## BEGIN Material for the task

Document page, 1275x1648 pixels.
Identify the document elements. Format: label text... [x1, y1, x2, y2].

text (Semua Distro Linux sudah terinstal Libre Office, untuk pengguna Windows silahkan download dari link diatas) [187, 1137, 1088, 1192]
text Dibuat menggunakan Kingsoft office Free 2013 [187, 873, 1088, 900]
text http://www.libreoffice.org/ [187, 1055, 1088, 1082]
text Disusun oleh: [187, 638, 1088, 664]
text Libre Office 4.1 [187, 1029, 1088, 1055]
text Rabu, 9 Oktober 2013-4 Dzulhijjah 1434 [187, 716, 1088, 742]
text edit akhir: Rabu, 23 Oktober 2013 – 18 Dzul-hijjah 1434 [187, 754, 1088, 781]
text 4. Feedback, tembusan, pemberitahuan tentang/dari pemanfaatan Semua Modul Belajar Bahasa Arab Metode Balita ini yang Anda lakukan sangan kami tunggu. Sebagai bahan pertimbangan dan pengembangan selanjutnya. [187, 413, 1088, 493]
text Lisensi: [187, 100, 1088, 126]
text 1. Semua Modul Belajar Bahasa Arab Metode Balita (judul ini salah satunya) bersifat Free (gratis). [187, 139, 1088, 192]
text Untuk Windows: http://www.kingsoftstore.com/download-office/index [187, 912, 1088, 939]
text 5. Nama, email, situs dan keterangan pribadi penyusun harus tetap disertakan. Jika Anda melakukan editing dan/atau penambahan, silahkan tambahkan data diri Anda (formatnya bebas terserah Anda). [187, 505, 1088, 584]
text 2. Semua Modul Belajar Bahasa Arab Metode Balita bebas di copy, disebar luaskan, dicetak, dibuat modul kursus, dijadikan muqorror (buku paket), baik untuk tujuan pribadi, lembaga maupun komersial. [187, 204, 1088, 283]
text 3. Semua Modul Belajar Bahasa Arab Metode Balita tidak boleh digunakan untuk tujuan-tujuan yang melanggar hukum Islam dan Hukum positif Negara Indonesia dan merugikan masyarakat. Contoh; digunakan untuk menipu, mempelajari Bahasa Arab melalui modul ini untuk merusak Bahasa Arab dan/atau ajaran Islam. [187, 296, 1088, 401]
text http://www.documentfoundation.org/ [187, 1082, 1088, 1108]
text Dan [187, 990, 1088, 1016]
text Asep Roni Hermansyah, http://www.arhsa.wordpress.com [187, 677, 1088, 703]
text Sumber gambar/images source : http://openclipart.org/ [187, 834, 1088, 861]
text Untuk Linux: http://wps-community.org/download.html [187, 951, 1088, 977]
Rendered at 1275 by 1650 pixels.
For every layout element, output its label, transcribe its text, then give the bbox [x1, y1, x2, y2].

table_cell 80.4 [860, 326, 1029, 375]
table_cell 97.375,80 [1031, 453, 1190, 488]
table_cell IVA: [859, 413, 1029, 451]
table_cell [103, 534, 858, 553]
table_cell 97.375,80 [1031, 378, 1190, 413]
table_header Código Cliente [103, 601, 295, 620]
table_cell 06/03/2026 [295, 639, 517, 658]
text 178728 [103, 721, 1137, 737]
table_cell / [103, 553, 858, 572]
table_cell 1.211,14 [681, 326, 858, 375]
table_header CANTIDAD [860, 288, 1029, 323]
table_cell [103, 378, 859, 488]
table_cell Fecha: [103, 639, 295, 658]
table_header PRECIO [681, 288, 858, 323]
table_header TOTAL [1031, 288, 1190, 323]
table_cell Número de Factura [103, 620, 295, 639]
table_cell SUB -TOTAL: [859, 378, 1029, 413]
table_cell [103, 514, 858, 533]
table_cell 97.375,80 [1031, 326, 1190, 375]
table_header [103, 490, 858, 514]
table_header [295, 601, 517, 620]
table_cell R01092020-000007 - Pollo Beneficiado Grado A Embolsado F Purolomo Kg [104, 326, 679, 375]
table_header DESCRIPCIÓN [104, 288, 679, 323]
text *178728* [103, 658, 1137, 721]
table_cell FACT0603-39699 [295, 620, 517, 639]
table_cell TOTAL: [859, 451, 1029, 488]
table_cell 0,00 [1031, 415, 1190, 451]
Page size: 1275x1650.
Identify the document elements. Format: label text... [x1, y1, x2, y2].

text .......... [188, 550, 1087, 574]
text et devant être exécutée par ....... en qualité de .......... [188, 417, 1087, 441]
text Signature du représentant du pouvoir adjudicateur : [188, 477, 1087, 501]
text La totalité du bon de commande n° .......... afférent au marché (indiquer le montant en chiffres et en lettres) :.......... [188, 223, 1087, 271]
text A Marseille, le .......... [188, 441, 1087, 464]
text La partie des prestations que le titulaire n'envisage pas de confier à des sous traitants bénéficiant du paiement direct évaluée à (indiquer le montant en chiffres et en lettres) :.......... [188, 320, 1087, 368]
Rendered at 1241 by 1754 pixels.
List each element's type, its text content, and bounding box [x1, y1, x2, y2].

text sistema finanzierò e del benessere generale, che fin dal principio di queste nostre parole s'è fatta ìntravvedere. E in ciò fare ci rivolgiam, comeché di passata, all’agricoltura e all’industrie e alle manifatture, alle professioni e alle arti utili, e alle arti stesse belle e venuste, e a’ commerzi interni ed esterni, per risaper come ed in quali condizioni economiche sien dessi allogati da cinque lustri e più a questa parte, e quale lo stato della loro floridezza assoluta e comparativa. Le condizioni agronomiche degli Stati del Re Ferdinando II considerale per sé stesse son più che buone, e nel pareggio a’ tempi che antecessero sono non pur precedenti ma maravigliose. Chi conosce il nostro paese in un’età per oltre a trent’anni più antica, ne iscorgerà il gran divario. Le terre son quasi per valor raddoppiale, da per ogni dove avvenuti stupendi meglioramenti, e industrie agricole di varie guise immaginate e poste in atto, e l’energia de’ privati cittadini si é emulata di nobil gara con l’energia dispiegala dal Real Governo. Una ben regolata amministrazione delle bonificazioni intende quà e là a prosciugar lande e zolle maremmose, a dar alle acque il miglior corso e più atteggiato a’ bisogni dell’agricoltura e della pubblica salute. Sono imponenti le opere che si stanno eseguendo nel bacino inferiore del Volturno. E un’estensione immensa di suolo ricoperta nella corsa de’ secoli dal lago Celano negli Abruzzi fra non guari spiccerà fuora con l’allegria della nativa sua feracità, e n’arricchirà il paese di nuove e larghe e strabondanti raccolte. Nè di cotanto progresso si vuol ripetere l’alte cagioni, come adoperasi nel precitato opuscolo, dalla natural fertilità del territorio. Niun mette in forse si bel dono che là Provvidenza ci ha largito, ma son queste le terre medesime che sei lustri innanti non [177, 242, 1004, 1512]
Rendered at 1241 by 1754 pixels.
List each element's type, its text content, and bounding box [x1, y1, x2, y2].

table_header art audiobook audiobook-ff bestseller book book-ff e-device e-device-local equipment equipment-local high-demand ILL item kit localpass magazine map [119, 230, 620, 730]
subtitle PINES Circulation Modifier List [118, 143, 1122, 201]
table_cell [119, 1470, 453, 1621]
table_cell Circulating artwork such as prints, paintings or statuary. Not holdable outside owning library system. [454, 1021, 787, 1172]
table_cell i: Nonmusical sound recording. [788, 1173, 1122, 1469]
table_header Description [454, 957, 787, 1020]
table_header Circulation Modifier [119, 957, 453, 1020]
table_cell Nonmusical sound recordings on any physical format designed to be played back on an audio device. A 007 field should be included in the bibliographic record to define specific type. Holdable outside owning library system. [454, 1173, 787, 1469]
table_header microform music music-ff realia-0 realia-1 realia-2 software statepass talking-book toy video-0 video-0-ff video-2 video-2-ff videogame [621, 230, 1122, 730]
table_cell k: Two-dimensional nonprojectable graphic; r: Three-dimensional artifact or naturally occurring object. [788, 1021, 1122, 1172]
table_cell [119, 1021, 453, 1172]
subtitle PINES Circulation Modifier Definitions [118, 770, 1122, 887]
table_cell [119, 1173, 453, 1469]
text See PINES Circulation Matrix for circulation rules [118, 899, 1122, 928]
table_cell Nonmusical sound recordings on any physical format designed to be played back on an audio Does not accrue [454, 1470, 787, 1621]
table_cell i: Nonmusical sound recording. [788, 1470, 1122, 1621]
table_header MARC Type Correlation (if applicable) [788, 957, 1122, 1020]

## END Material for the task

Transcribe these lines exactly, starting at the line that contains "text .......... [188, 550, 1087, 574]" and stopping after the line that contains "text A Marseille, le".

--- Solution ---
text .......... [188, 550, 1087, 574]
text et devant être exécutée par ....... en qualité de .......... [188, 417, 1087, 441]
text Signature du représentant du pouvoir adjudicateur : [188, 477, 1087, 501]
text La totalité du bon de commande n° .......... afférent au marché (indiquer le montant en chiffres et en lettres) :.......... [188, 223, 1087, 271]
text A Marseille, le .......... [188, 441, 1087, 464]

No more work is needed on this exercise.